Let's step back for a moment and think about what the standard deviation represents. Twenty-five measurements were made using the same experimental procedure, so this standard deviation is a method we can use to represent the variability in our measurements. In the language we are using in this course, this standard deviation is the single-measurement standard uncertainty of the distance, $u(d_1)$. What does this mean? It means that if we wanted to report the value and uncertainty for one of our measurements of $d$, 434.7 mm for example, we would report it as:

$ d_1 = (434.7 \pm 3.8)$ mm,


The subscript '1' is being used here to emphasize that we are talking about a single measurement and not the average. We will look at the uncertainty in the average later.
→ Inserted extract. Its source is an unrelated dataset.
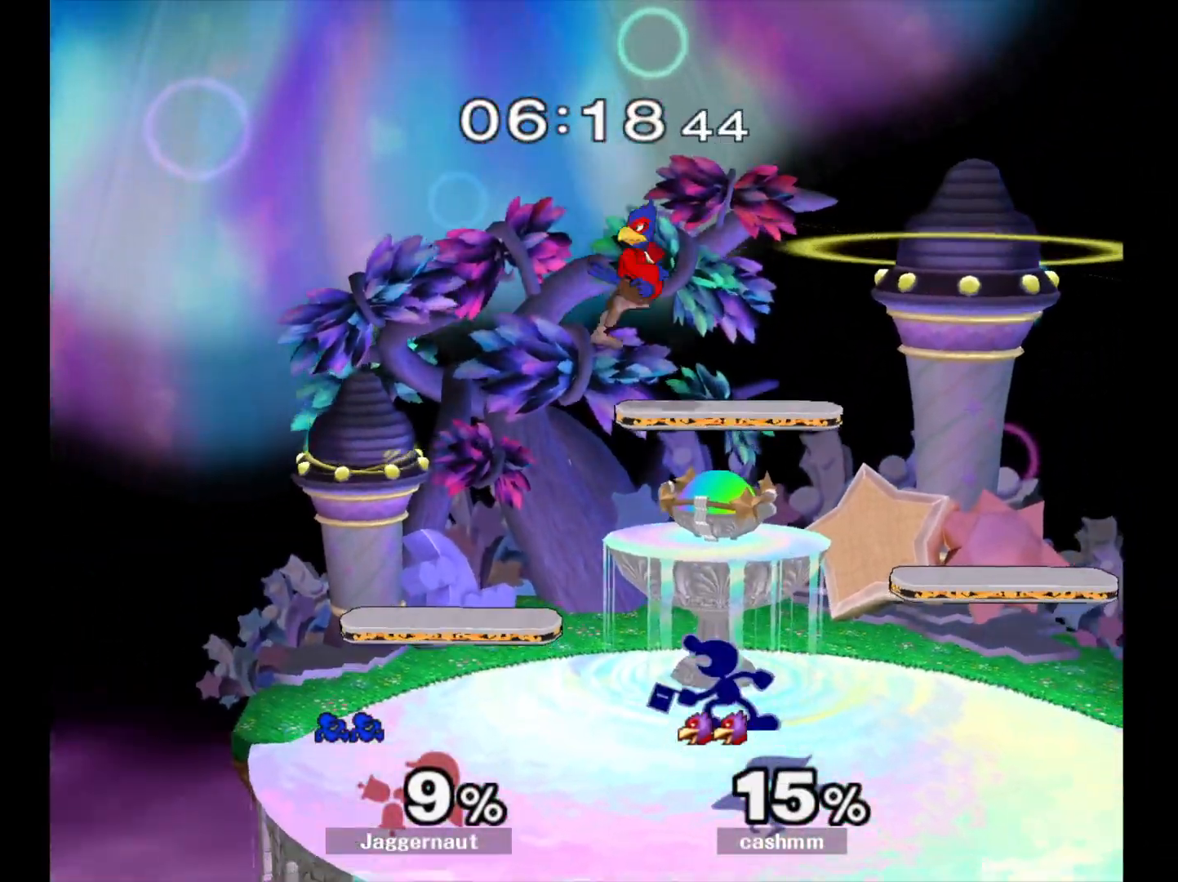
{"buttons": ["A"], "left_stick": "up", "right_stick": "center", "events": [[83, "A", "up"], [117, "A", "down"], [267, "A", "up"], [450, "A", "down"]]}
The variability (the standard deviation) in the 25 measurements that we made describes how confident we should be in any one of the individual values. Instead of estimating our uncertainty from a single measurement as we did with the height of the spring in the first two labs, **the use of repeated measurements can allow us to measure the variability in our measurements directly**.

## Calculating average and standard deviation the "long way" using Python

<span style="color:#D22B2B">*In Lab 03, you should perform your calculations the "short way", but we want you to learn how to do it the "long way" as part of the prelab for the following reasons:*</span>

1. Many of the calculations we perform later in this course will not correspond to built-in functions, so it is useful to learn how to do more complicated calculations.
2. Breaking down complicated calculations into a several lines of code---as we do in these "long way" calculations---is the strategy that we will be encouraging you to use for most of your coding work going forward in this course.
3. It is often easier to find problems or errors in your calculations if you can look at intermediate values.
4. We will also be giving you a few generally useful tips and skills during this process.


### Calculating an average the "long way"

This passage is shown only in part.